The point of verification is accurate accounting from implemented activities. Verification upholds the integrity and quality of the data reported. Standardizing verification procedures promotes relevance, completeness, consistency, accuracy, and transparency of emissions reductions data reported by project developers. Transparent processes ensure projects are real, additional, permanent, verifiable and enforceable, compatible with other types of projects, support on-going monitoring, and minimize risk of invalid or double accounting. In this report, we apply the term Verifiable to practices that have robust and practical verification tools and methodologies. As mentioned above, one example is a manure storage unit cover and flare system equipped with a meter and temperature sensor that measures the gas flow and the flare effectiveness for documenting permanent destruction of methane. Another example is a forest management project with healthy growing trees that can be visually verified overtime for permanence or quantified by measuring tree diameter and height and using standard published allometric equations and factors to estimate stand volume and carbon content.

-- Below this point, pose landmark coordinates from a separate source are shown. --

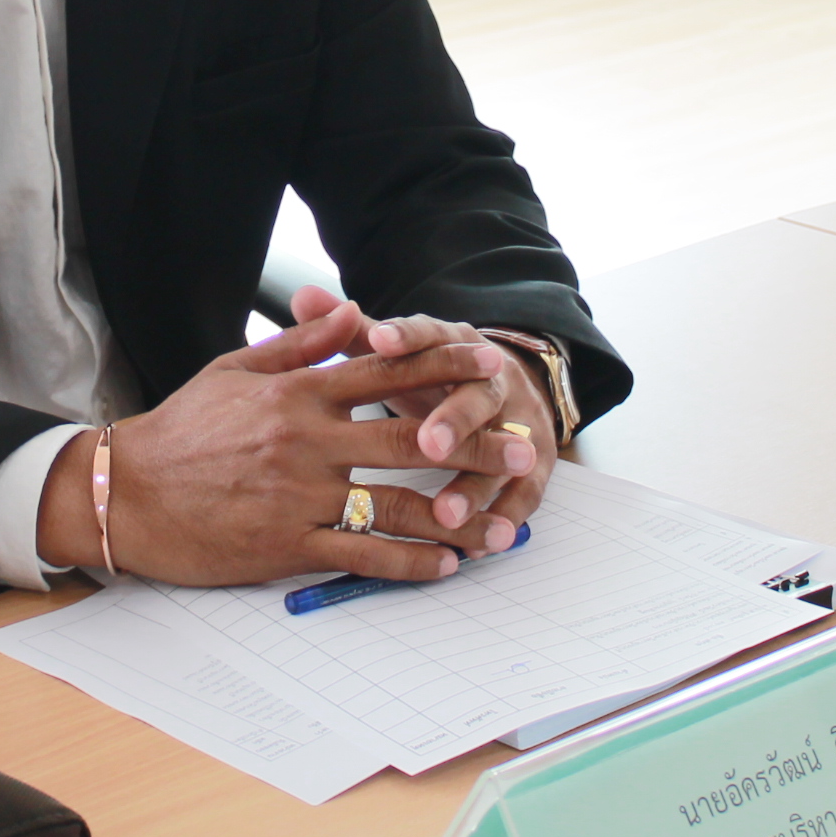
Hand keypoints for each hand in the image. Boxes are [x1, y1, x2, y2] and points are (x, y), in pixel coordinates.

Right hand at [34, 303, 538, 585]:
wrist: (125, 494)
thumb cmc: (180, 431)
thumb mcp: (235, 370)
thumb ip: (300, 345)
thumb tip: (354, 313)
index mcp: (297, 394)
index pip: (385, 371)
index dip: (444, 366)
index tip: (489, 365)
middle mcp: (307, 441)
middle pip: (408, 437)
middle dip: (472, 442)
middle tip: (520, 448)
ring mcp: (300, 496)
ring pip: (396, 503)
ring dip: (454, 512)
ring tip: (499, 520)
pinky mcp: (288, 544)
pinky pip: (363, 554)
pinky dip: (409, 562)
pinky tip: (445, 565)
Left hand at [289, 285, 558, 550]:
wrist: (509, 385)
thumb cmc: (432, 374)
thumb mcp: (400, 351)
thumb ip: (354, 333)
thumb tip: (303, 297)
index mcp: (453, 345)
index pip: (430, 335)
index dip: (406, 338)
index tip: (380, 338)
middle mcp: (490, 379)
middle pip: (475, 395)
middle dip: (453, 420)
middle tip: (427, 444)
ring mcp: (516, 421)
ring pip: (500, 451)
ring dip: (475, 482)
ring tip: (446, 513)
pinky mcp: (532, 464)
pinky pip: (523, 491)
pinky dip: (507, 516)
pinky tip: (489, 539)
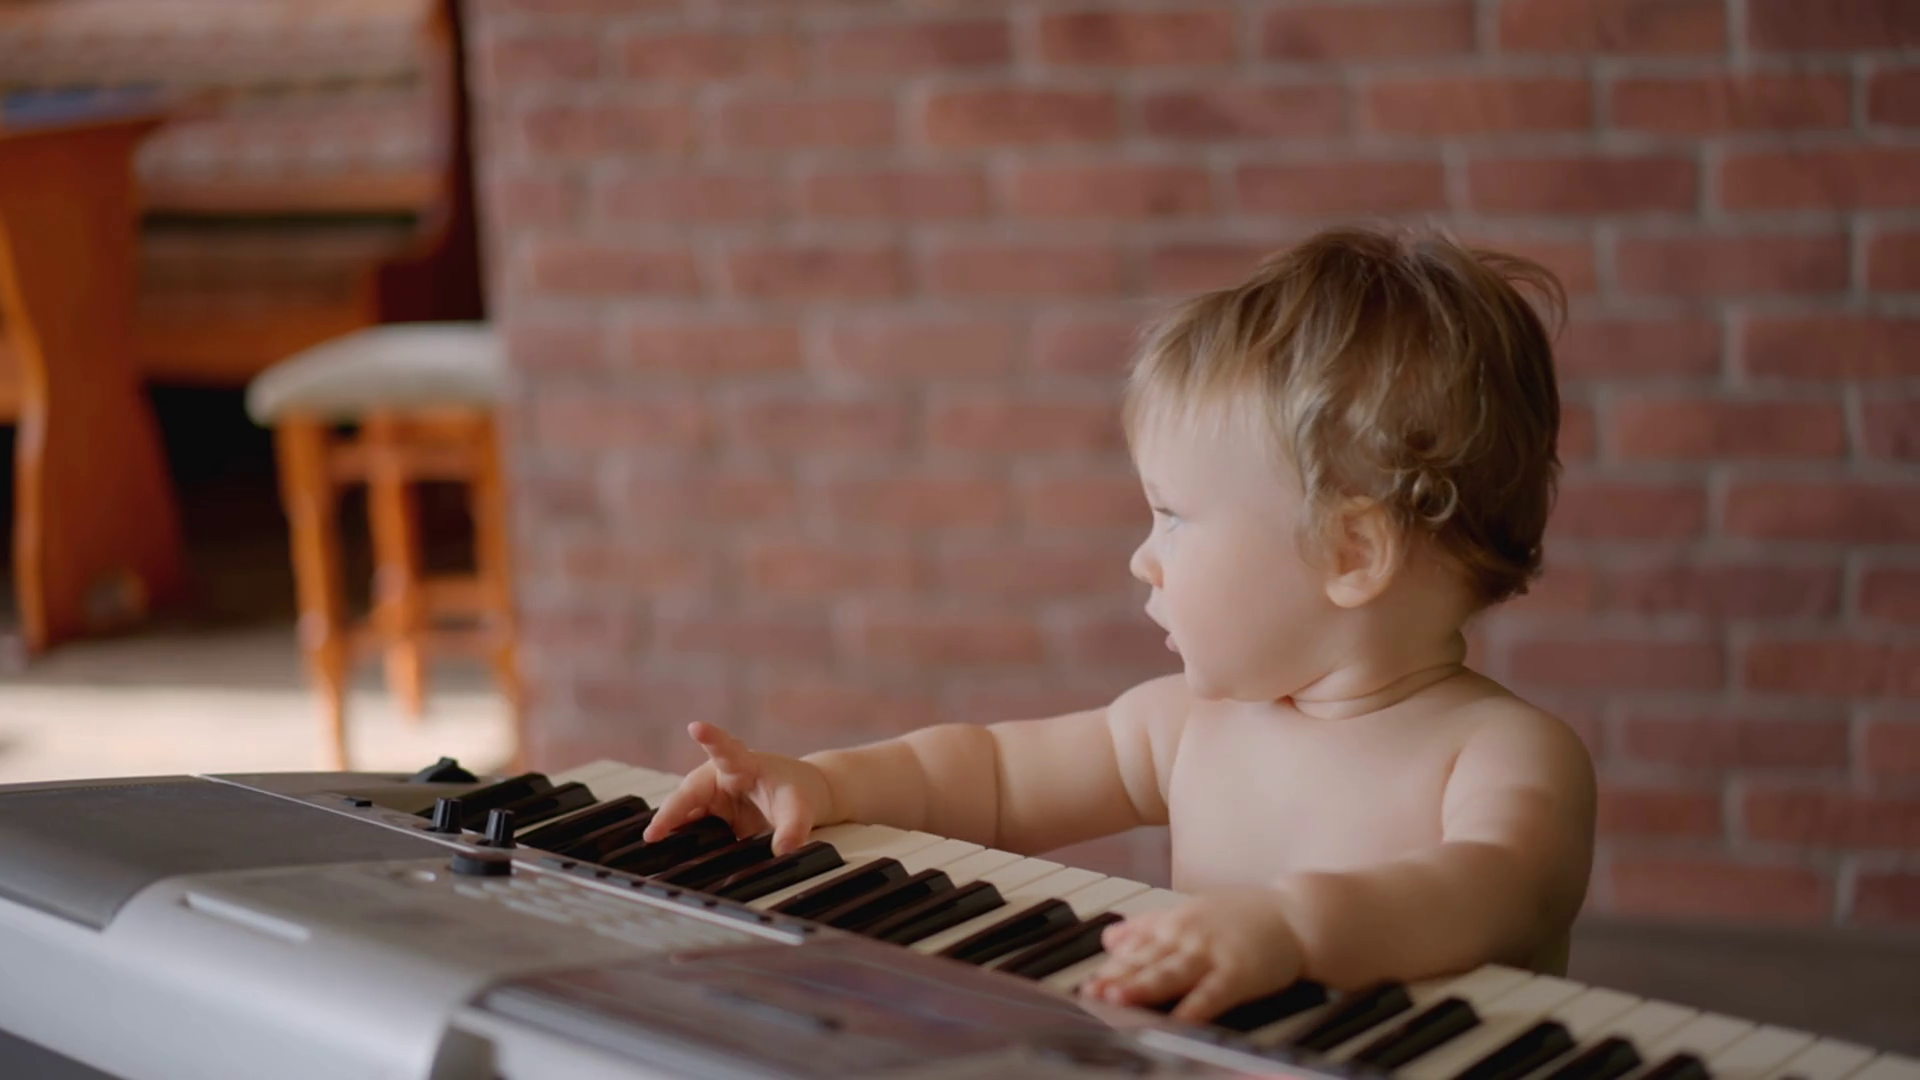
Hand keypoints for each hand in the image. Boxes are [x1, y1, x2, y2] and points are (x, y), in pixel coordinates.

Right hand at [641, 722, 837, 854]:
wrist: (797, 797)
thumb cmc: (795, 792)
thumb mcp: (801, 809)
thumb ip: (794, 828)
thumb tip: (784, 849)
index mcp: (742, 764)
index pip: (725, 750)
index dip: (711, 738)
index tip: (696, 727)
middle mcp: (719, 778)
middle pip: (690, 792)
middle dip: (672, 811)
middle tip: (653, 833)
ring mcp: (711, 798)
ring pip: (684, 811)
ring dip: (668, 825)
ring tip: (652, 842)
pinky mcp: (709, 816)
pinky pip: (689, 826)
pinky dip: (677, 837)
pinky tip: (663, 853)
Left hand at [1078, 887, 1305, 1022]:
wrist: (1297, 914)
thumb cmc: (1244, 916)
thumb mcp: (1190, 911)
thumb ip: (1148, 925)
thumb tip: (1108, 938)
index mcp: (1174, 923)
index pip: (1132, 949)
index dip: (1107, 969)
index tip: (1084, 987)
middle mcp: (1187, 936)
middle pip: (1144, 962)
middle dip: (1114, 979)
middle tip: (1089, 995)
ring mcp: (1212, 953)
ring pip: (1170, 973)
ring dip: (1142, 987)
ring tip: (1117, 1000)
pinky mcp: (1239, 973)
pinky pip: (1211, 994)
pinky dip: (1194, 1008)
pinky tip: (1177, 1022)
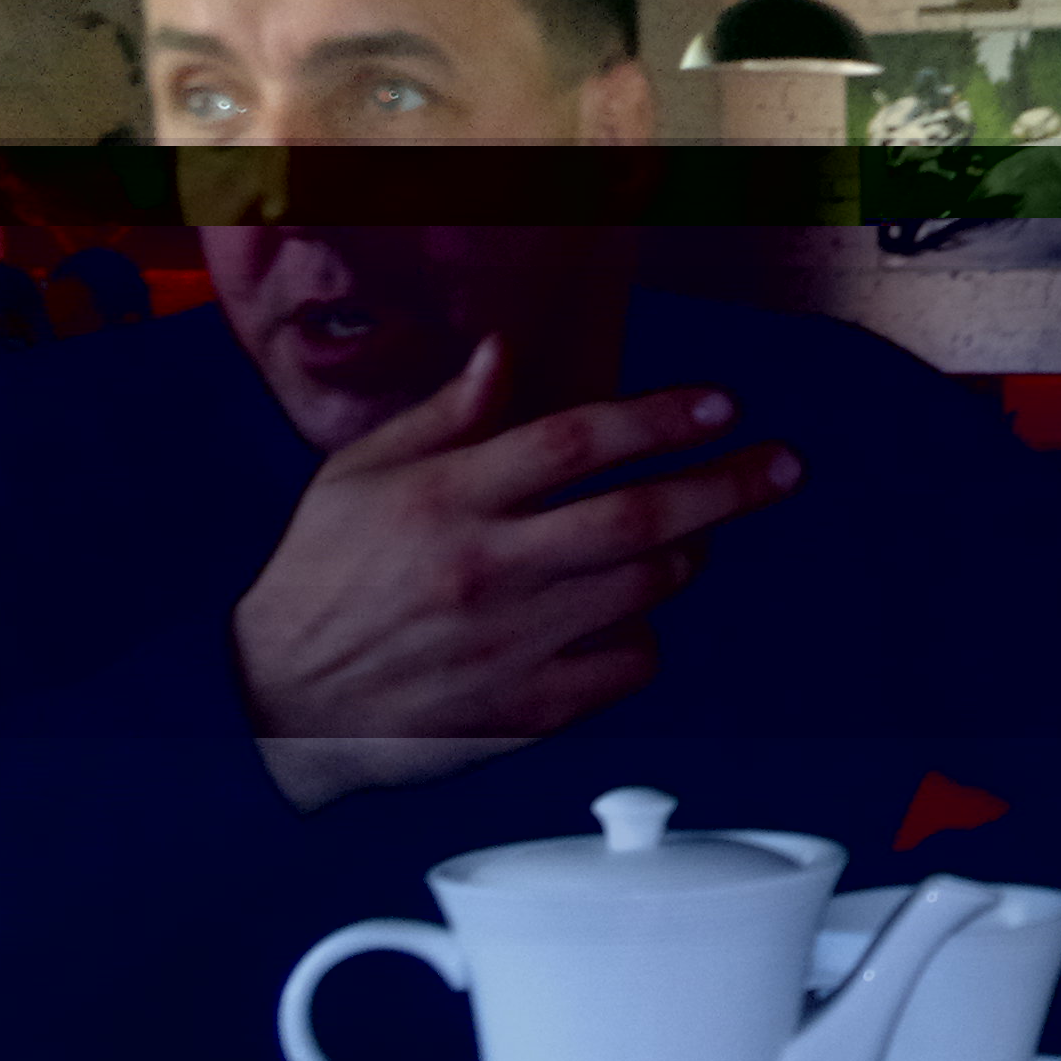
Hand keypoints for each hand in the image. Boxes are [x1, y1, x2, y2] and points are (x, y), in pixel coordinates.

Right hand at [234, 336, 804, 812]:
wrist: (276, 703)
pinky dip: (647, 638)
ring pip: (645, 589)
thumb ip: (445, 414)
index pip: (575, 440)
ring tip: (693, 538)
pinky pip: (627, 666)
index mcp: (444, 497)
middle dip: (727, 484)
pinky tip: (633, 619)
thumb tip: (504, 351)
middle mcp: (485, 566)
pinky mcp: (524, 709)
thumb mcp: (359, 474)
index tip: (721, 404)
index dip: (660, 417)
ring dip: (686, 556)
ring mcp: (510, 642)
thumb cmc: (321, 576)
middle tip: (784, 466)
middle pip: (638, 515)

However, not all practices on farms have such a straightforward method for being ‘readily and accurately quantified, monitored and verified’. Farms are complex living systems and greenhouse gases move in all directions making accurate and complete assessment of all GHG difficult to accurately monitor. We ranked activities as “verifiable” if their verification methods were direct and likely cost-effective. The second highest ranking term we use is Reliable. Reliable practices reliably reduce GHG emissions but may either be calculated indirectly, or across a large number of steps in a supply chain requiring much work to quantitatively verify, or may be a small but certain practice that can be evaluated simply with a site visit (trees planted as a riparian buffer can be visually verified to be healthy and growing). The lowest ranking term for verification is Directionally Beneficial. Directionally Beneficial is applied to practices for which the benefit is too small or uncertain to merit the costs of formal verification, or verification is too onerous and therefore too costly, or a practice is easily reversible and potentially not a permanent practice (see also the discussion on Permanence in this Appendix). For example, no-till and reduced tillage have many benefits for soil health, with a small technical potential for increased soil carbon if performed continuously over the long term in careful combination with residue management, fertilizer management, and crop rotations, but it is not permanent and is very difficult to verify. However, as verification methods and tools develop in the future, the current ranking of practices in Table 3 could change.
A highly verifiable practice is a suitable candidate for state supported initiatives to support the GHG mitigation goals. A large and highly verifiable category offers a meaningful state-scale GHG mitigation opportunity. In contrast, a directionally beneficial practice is most likely best considered a GHG-mitigating co-benefit of some other state initiative. For example, no-till might best be considered a water quality initiative or soil health initiative with a possible small or impermanent co-benefit of GHG mitigation. Remember, verification is an accounting tool to support progress towards meeting a particular GHG mitigation goal. Verification costs money to implement and NYS should consider how it wants to prioritize spending. NYS may decide to support only highly verifiable and permanent GHG practices or direct money on implementing more directionally beneficial (not currently verifiable) practices that may also help meet other environmental goals such as clean air and clean water.